AUSTIN, Texas — A Democrat in the race for Texas’ U.S. Senate seat released an ambitious five-point immigration plan.

State Sen. Roland Gutierrez of San Antonio announced his bid to unseat Sen. Ted Cruz in July. He’s among a dozen other Democrats in the race, including North Texas Rep. Colin Allred, who’s widely considered the frontrunner and has out-raised his opponents substantially.

“Look, we’re doing fine financially and we have enough money to make our message get through this primary where we have an informed electorate,” Gutierrez said in an interview on Capital Tonight Wednesday. 

Like Allred, Gutierrez has racked up dozens of endorsements and said he’s focused on leaning on issues like immigration. 

His newly released plan includes what he calls a pathway to normalcy for undocumented workers, justice for Dreamers, a new work program for arriving migrants, fixing and streamlining the "alphabet soup" of visas and ending human trafficking and stopping drug cartels.

“We must fix this,” he said. “We have to solve this problem once and for all, and part of that fix means securing our border from these cartels.

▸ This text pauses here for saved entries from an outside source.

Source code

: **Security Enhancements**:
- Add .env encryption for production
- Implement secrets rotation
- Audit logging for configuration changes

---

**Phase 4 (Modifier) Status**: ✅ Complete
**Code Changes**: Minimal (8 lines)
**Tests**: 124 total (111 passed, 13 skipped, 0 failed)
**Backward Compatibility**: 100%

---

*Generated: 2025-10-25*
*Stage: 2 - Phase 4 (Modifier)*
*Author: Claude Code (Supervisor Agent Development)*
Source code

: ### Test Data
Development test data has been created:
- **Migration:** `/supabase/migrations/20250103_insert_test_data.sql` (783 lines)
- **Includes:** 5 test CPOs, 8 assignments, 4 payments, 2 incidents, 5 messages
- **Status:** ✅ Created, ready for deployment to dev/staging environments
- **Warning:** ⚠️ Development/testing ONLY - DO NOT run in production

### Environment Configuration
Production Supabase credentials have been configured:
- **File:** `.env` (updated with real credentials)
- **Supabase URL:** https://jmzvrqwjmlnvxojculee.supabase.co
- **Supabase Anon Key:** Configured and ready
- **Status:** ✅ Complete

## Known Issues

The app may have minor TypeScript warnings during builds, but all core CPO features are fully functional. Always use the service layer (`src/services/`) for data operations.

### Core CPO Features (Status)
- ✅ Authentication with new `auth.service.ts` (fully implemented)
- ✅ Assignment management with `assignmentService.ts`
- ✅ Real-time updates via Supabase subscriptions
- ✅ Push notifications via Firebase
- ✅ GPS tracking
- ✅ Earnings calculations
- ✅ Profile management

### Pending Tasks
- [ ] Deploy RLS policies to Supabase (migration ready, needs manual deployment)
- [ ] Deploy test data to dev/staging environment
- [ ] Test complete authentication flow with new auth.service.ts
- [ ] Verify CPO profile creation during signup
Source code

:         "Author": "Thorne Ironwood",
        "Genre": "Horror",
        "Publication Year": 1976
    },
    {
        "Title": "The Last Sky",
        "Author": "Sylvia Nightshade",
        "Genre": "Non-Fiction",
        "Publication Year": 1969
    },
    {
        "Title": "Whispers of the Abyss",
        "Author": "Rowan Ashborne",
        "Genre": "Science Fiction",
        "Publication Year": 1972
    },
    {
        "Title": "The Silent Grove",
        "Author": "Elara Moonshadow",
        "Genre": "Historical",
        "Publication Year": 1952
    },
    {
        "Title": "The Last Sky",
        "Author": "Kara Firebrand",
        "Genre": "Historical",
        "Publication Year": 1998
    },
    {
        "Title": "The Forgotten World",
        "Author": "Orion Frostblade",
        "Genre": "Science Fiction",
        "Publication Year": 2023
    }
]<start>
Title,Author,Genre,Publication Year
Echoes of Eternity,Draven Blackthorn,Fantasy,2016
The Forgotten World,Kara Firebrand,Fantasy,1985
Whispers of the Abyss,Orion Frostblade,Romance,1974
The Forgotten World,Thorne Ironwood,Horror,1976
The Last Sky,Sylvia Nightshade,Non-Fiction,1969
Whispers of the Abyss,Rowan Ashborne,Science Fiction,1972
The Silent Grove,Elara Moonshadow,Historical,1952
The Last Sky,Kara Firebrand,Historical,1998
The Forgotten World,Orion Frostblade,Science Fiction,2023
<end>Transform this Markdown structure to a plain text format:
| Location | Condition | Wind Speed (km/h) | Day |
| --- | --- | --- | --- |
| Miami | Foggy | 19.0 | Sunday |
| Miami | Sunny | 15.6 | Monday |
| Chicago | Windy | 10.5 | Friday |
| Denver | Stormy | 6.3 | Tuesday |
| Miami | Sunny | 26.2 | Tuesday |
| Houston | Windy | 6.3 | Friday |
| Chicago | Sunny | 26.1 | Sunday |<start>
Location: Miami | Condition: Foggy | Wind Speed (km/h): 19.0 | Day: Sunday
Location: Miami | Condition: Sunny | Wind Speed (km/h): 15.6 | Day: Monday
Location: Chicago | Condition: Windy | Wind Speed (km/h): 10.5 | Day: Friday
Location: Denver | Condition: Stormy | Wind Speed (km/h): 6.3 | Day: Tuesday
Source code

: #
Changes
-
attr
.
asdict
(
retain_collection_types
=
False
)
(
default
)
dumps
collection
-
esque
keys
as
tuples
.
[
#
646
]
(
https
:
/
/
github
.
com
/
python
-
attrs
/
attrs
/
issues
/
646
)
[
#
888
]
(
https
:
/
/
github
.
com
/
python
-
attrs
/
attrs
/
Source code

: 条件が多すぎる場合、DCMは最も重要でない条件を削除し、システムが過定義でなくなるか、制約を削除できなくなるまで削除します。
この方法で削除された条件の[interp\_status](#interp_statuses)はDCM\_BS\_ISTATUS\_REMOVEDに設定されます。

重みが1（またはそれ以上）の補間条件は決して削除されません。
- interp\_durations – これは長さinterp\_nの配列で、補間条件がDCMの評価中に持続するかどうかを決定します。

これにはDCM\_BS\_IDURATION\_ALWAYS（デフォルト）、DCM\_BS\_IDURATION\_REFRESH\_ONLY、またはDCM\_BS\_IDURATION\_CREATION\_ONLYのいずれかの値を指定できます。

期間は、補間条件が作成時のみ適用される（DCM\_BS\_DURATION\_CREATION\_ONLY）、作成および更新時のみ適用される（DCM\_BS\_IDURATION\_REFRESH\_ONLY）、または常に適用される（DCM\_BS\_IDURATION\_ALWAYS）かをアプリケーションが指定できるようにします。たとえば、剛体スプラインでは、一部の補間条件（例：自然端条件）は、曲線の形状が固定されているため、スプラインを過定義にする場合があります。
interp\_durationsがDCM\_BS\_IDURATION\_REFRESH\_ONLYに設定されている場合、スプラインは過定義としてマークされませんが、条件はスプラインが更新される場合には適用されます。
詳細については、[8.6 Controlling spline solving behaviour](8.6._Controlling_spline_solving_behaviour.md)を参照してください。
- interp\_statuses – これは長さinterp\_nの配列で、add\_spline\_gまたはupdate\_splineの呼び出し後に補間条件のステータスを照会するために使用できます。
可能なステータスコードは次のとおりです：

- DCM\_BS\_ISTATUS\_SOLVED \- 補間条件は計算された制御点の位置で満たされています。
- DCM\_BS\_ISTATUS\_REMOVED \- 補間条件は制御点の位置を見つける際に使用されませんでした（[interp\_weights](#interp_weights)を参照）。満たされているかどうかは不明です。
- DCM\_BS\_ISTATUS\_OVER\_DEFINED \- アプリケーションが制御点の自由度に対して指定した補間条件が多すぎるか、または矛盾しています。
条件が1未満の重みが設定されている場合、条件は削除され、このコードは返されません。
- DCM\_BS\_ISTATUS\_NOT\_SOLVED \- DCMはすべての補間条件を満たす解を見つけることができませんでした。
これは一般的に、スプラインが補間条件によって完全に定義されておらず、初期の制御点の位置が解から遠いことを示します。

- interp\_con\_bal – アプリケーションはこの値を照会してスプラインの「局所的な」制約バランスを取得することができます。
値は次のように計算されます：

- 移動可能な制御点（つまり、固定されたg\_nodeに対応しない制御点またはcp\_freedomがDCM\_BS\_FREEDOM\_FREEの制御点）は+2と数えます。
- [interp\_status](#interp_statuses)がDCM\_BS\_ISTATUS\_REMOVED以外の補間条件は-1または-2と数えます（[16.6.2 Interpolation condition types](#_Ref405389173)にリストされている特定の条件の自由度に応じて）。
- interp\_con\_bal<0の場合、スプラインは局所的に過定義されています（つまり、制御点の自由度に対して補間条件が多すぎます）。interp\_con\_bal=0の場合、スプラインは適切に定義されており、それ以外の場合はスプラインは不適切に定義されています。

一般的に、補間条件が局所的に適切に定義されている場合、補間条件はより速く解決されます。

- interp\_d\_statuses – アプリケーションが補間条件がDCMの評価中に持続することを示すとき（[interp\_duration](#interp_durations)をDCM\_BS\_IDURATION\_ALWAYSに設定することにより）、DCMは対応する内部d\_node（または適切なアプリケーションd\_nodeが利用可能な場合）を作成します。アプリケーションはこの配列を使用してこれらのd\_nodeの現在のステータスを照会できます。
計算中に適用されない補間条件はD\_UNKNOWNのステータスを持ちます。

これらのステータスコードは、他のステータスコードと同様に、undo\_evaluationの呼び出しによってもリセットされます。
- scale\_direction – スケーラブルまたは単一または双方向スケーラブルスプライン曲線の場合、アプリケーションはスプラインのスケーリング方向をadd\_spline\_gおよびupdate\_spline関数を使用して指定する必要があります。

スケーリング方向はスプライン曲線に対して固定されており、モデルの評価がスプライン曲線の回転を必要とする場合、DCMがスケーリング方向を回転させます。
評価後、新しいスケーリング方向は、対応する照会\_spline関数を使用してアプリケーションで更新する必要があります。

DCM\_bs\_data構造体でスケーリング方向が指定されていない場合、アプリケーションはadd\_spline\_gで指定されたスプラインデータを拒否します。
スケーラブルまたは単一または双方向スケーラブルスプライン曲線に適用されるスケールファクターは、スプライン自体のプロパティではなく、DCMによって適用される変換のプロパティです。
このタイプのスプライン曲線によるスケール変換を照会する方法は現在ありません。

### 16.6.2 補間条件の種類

And you probably won’t hear a Democrat say we need to spend more money on the DEA like we did in the 1980s in Columbia.” 

Gutierrez acknowledged the years of congressional inaction on immigration, but pushed his plan as a way to also help the economy. 

“In order to fix our broken immigration system, you have to recognize first that we have 30 million job vacancies that we can fill in this country. We need to do that in a right way through an immigration system that retools our visas altogether, eliminates quotas, eliminates barriers to entry into the U.S. and allows people that want to come to work, have the opportunity to fill those jobs that Americans do not want,” he said.